**Consignes à suivre:**
1 - Selon le texte sur la cybersécurité en 2019, quels sont les deux autres risques que les entreprises craignent le plus d'après le baromètre mondial d'Allianz 2018 ?
2 - Poursuivez le texte sur les résolutions de cybersécurité pour 2019 à partir de sa dernière phrase.

### Texte de l'exercice ###

5 résolutions pour anticiper les problématiques de cybersécurité en 2019

La cybersécurité fait partie des trois risques que craignent le plus les entreprises avec les catastrophes naturelles et la cessation d’activité selon le baromètre mondial d'Allianz 2018.

Les cyberattaques en tous genres et de toutes tailles de ces deux dernières années ne démentent d’ailleurs pas ce phénomène. Voici quelques conseils qui vous aideront à prévenir plutôt que guérir cette année. 

1 – Maîtriser le cloisonnement pour assurer une conformité constante

La mise en conformité est un parcours du combattant pour les entreprises. En 2019, nombre d’entre elles mettront en avant leur conformité à des fins marketing, constituant ainsi une priorité allant au-delà de la gouvernance. Pour la préserver, certaines seront tentées d’instaurer des mesures internes restreignant l’accès à leurs informations pour leurs employés, partenaires et fournisseurs. Or ce type de cloisonnement doit être soigneusement planifié et géré, de façon à ne pas entraver l’efficacité des opérations de l’entreprise. Afin de gérer la conformité et le risque, il est nécessaire de mettre à profit la refonte de tout processus métier pour opérer la méthodologie de cloisonnement la plus judicieuse.

### Extraits de données ###

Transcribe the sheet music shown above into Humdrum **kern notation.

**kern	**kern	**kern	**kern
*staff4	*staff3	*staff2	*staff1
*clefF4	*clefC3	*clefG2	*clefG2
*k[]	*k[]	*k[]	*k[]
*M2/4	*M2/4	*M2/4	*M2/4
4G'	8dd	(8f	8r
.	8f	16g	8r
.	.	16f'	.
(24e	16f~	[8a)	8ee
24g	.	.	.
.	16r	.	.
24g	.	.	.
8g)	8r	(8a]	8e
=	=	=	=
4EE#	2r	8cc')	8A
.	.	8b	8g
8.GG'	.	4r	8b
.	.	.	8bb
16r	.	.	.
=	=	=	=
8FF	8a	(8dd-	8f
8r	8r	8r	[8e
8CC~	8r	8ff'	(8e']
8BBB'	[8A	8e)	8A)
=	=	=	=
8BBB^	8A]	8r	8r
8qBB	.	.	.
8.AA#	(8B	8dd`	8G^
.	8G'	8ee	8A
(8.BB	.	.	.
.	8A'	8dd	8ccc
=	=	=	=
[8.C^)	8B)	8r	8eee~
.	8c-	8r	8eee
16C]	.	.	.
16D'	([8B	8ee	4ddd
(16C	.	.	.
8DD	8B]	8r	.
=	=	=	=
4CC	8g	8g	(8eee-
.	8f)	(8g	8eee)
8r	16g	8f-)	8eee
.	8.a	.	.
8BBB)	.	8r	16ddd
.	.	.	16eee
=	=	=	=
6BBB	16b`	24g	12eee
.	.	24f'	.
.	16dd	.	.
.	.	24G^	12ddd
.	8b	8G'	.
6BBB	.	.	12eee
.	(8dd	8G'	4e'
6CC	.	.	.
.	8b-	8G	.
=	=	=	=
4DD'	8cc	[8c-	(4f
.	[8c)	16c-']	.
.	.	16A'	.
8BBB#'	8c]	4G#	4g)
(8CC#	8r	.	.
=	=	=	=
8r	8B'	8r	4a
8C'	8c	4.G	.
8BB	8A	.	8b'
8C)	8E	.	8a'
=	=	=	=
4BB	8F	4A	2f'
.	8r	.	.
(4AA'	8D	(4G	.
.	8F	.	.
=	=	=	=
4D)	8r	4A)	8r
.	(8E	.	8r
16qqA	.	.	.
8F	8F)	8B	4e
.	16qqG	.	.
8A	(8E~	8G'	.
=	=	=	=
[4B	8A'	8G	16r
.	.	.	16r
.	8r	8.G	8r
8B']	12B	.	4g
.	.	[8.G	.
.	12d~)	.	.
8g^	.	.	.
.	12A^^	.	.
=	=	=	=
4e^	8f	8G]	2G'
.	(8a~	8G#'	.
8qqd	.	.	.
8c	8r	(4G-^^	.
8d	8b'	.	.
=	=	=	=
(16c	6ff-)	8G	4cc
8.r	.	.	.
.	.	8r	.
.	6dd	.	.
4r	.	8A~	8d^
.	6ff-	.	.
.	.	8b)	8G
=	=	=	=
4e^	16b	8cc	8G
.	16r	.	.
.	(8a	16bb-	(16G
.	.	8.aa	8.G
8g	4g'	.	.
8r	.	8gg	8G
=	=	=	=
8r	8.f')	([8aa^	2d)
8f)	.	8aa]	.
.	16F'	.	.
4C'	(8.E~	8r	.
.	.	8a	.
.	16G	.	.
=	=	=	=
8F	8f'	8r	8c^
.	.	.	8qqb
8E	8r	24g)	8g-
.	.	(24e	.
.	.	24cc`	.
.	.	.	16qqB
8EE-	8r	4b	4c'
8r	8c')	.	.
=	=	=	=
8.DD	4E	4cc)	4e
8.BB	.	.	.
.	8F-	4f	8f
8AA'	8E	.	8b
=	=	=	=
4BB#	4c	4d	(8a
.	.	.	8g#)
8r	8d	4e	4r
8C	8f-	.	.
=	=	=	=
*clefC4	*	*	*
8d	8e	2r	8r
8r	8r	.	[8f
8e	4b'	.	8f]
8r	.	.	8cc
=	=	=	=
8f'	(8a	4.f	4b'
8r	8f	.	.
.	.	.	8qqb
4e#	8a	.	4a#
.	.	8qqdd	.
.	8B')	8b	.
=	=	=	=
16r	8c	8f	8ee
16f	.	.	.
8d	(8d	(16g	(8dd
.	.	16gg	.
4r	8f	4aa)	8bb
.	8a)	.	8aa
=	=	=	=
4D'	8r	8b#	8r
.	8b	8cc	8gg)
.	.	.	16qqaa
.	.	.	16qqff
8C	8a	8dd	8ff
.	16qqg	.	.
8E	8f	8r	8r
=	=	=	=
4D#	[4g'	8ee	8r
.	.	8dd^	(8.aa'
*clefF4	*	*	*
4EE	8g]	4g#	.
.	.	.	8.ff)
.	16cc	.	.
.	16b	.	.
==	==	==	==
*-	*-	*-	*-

###

**Réponses attendues:**
1 - Les catastrophes naturelles et la cessation d'activité.

2 -
2 – Pour gérer l’imprévu, ne pas suivre le troupeau

Alors que les premières amendes en vertu du RGPD menacent de s’abattre sur les entreprises, celles-ci vont mettre davantage l’accent sur des plans pour gérer l’imprévu. Personne ne souhaite porter la responsabilité d’une cyberattaque prévisible, il est préférable de rester centré sur les menaces spécifiques auxquelles l’entreprise est confrontée. Au lieu de se laisser obnubiler par les menaces les plus médiatiques, mieux vaut s’attacher à traiter celles qui comptent et investir dans les ressources de sécurité qui s’imposent. Il est primordial de disposer d’un plan d’urgence flexible face à l’imprévu et de le tester avant même d’en avoir besoin.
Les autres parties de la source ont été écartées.